Indirect M-cholinoblocking effect is less pronounced compared to quinidine and disopyramide, so paradoxical improvement of AV conduction is usually not observed.
It affects the phase 4 of depolarization, decreases automatism of intact and affected myocardium, inhibits sinus node function and ectopic pacemakers in some patients. The active metabolite, N-acetylprocainamide (N-APA) has pronounced activity of class III antiarrhythmic drugs, prolongs the duration of action potential.
It has a weak negative inotropic effect (without a significant effect on the minute blood volume). It has vagolytic and vasodilatory properties, which causes tachycardia and reduction of arterial pressure (BP) and total peripheral vascular resistance.
Electrophysiological effects are manifested in the broadening of QRS complex and prolongation of P-Q and Q-T intervals. Time of maximum effect achievement with intravenous injection – immediately, with intramuscular injection – 15-60 min.
Indications
Ventricular rhythm disorders: ventricular tachycardia, ventricular extrasystole.

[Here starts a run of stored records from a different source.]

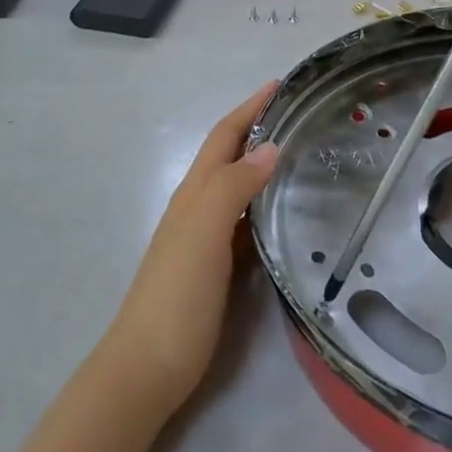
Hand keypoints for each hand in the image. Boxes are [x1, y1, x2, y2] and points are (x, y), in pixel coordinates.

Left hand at [101, 84, 279, 411]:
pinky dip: (264, 204)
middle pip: (229, 156)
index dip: (249, 108)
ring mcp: (205, 239)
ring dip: (263, 163)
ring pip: (238, 187)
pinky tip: (286, 212)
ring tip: (302, 153)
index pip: (224, 137)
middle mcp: (198, 207)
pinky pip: (245, 221)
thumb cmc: (176, 295)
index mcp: (194, 193)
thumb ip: (233, 187)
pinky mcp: (216, 267)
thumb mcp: (203, 233)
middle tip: (300, 115)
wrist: (149, 367)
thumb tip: (271, 147)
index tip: (280, 84)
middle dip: (258, 129)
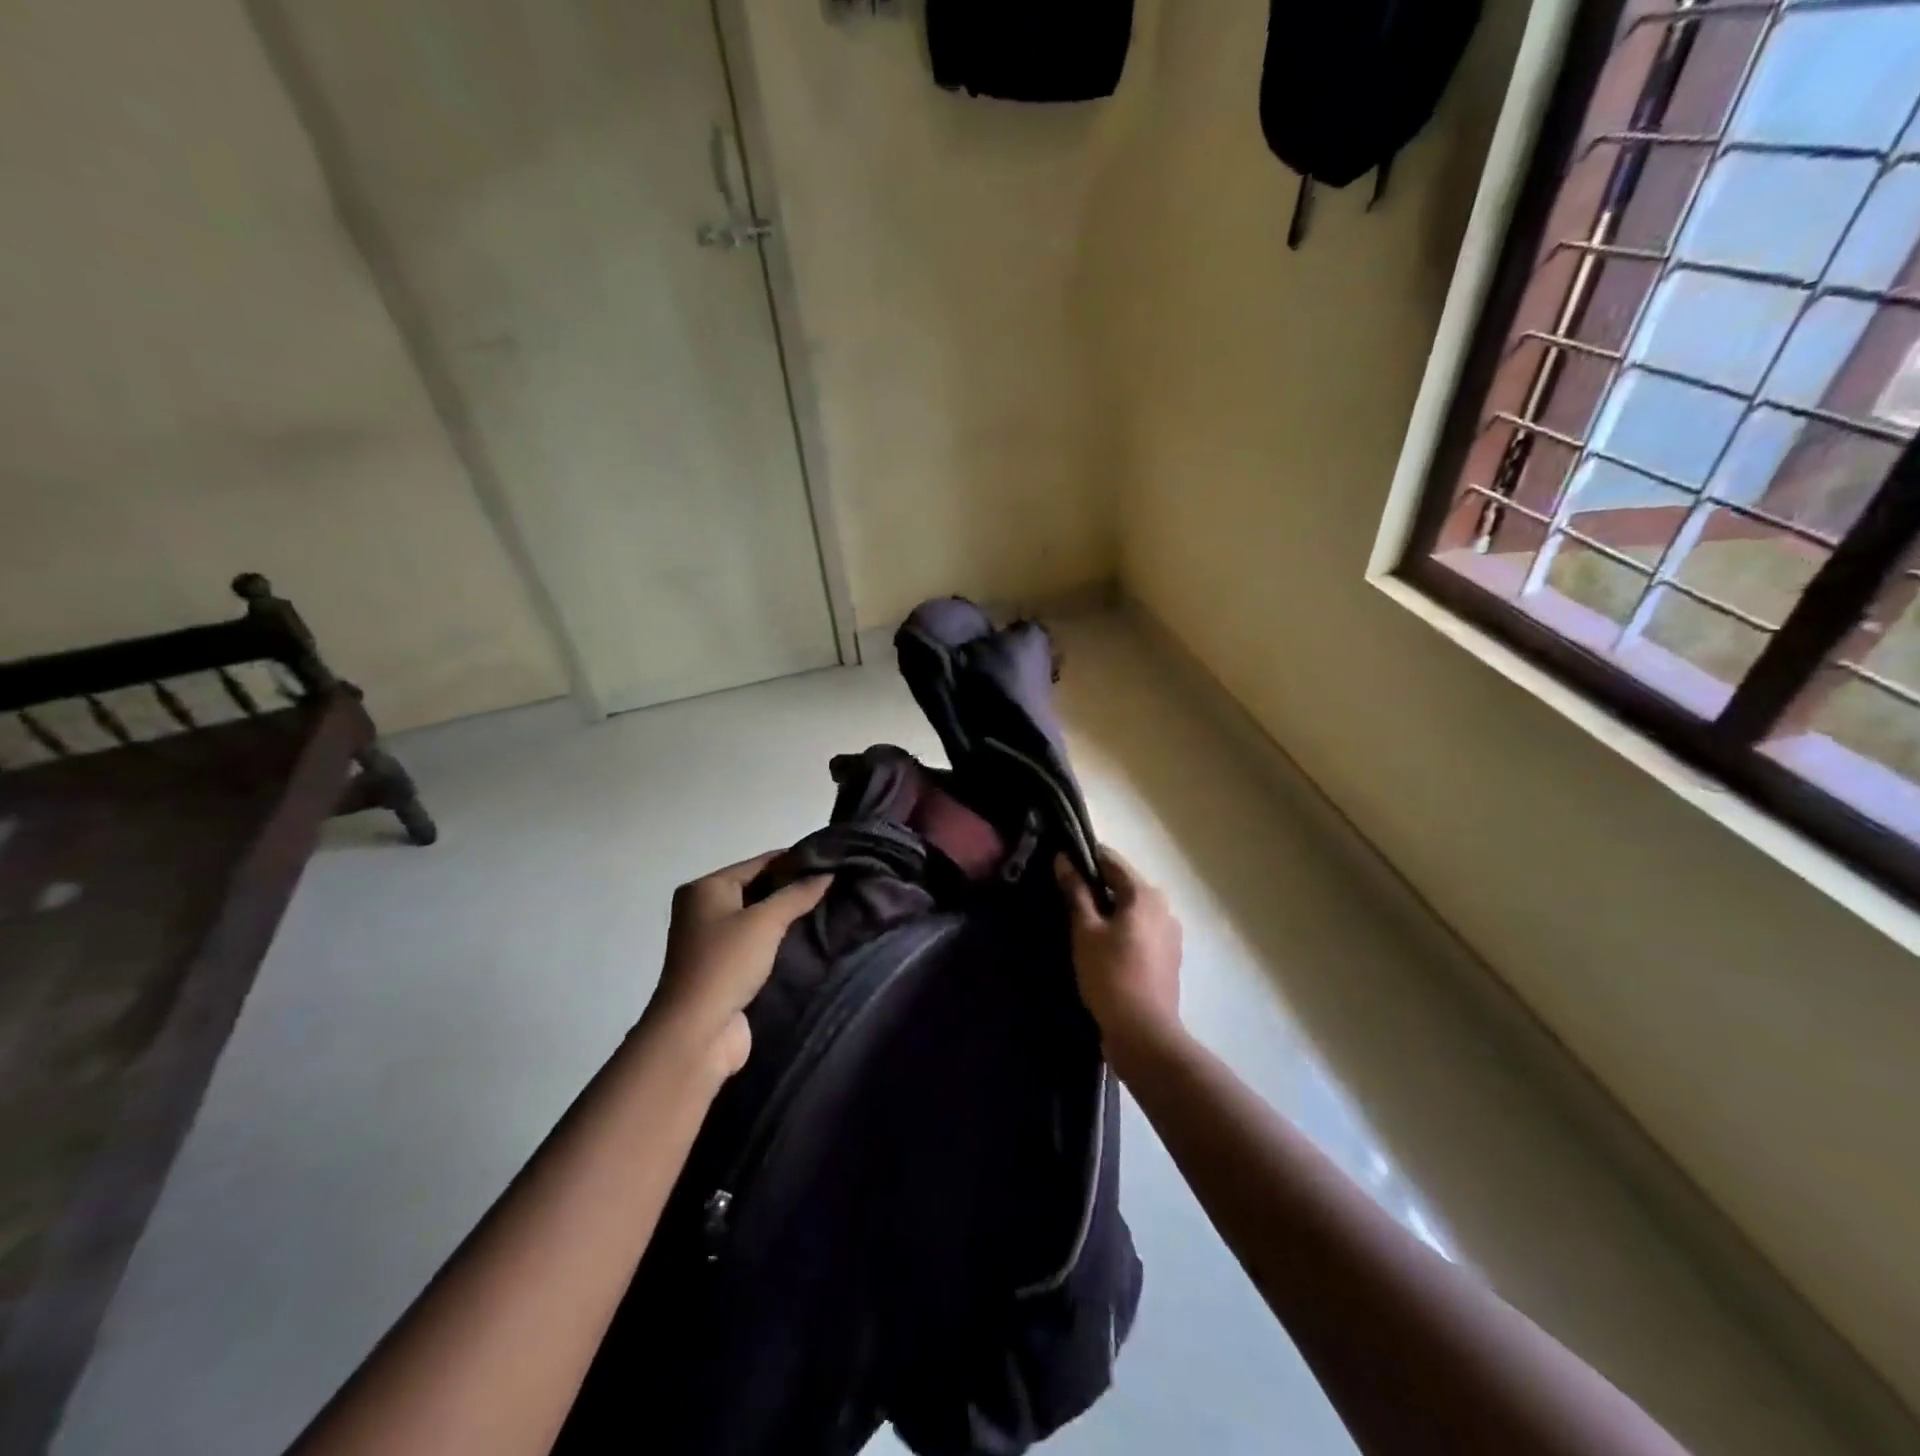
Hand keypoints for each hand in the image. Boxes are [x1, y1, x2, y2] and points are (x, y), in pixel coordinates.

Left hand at [644, 853, 829, 1078]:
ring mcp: (712, 942)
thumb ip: (798, 894)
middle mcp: (704, 909)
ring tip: (832, 909)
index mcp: (706, 888)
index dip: (796, 860)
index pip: (759, 862)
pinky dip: (780, 941)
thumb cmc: (726, 964)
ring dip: (789, 917)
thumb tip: (827, 873)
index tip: (834, 860)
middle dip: (794, 889)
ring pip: (760, 918)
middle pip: (758, 889)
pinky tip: (811, 939)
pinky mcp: (724, 969)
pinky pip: (758, 944)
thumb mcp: (765, 922)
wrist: (696, 1034)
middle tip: (837, 886)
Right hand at [1055, 848, 1182, 1061]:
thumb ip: (1076, 892)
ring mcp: (1170, 933)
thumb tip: (1064, 860)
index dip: (1084, 858)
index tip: (1060, 864)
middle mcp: (1164, 907)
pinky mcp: (1169, 957)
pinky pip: (1141, 931)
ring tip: (1080, 924)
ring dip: (1109, 910)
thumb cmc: (1110, 975)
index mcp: (1145, 894)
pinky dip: (1122, 930)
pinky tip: (1102, 947)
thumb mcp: (1085, 931)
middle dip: (1096, 886)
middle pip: (1124, 884)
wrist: (1144, 1033)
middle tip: (1065, 897)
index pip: (1111, 860)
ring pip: (1133, 909)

Atrial tachycardia, atrial fibrillation and/or flutter.
Contraindications .
Hypersensitivity to the components of the drug, ventricular arrhythmias caused by intoxication with cardiac glycosides, class II and III sinoatrial and atrioventricular block (if there is no implanted pacemaker), decompensated chronic heart failure, Arterial hypotension, cardiogenic shock, systemic lupus erythematosus (including anamnesis), breastfeeding period, ventricular pirouette arrhythmias, prolonged QT interval, leukopenia, ventricular flutter or fibrillation, age less than 18 years (efficacy and safety not established).
Caution:
Due to a possible decrease in myocardial contractility and a decrease in BP, the drug should be administered with great caution in myocardial infarction. Arrhythmogenic effect is possible.
Gis bundle leg block, grade I atrioventricular block, myasthenia gravis, bronchial asthma, hepatic and/or renal failure, chronic heart failure, ventricular tachycardia with coronary artery occlusion, surgical interventions (including dental surgery), marked atherosclerosis, advanced age.
Pregnancy and lactation:
Use only when the benefit to the mother outweighs the potential risk to the fetus/infant.
If the drug is administered during pregnancy, there is a potential risk of arterial hypotension in the mother, which may lead to uterine-placental insufficiency.
Dosage and administration
- Intravenously: 100-500 mg at a rate of 25-50 mg/min (under control of BP and electrocardiogram (ECG)) until paroxysm arrest (maximum dose is 1 g) or intravenous drip: 500-600 mg in 25-30 min. The maintenance dose in intravenous drip infusion is 2-6 mg/min; if necessary, start the drug orally 3-4 hours after stopping the infusion.
- In II degree heart failure, the dose is reduced (by 1/3 or more). Intramuscularly 5-10 ml (up to 20-30 ml per day). When administered intravenously the drug is diluted in 5% glucose solution or 0.9% sodium chloride solution. The infusion rate should not exceed 0.05 g/min. At the same time, heart rate should be constantly monitored. Blood pressure and ECG. The maximum dose for adults when administered intramuscularly and intravenously (dropwise): single dose – I g (10 ml of preparation), daily – 3 g (30 ml of preparation). When switching to oral administration, the first dose is administered 3-4 hours after stopping the IV infusion.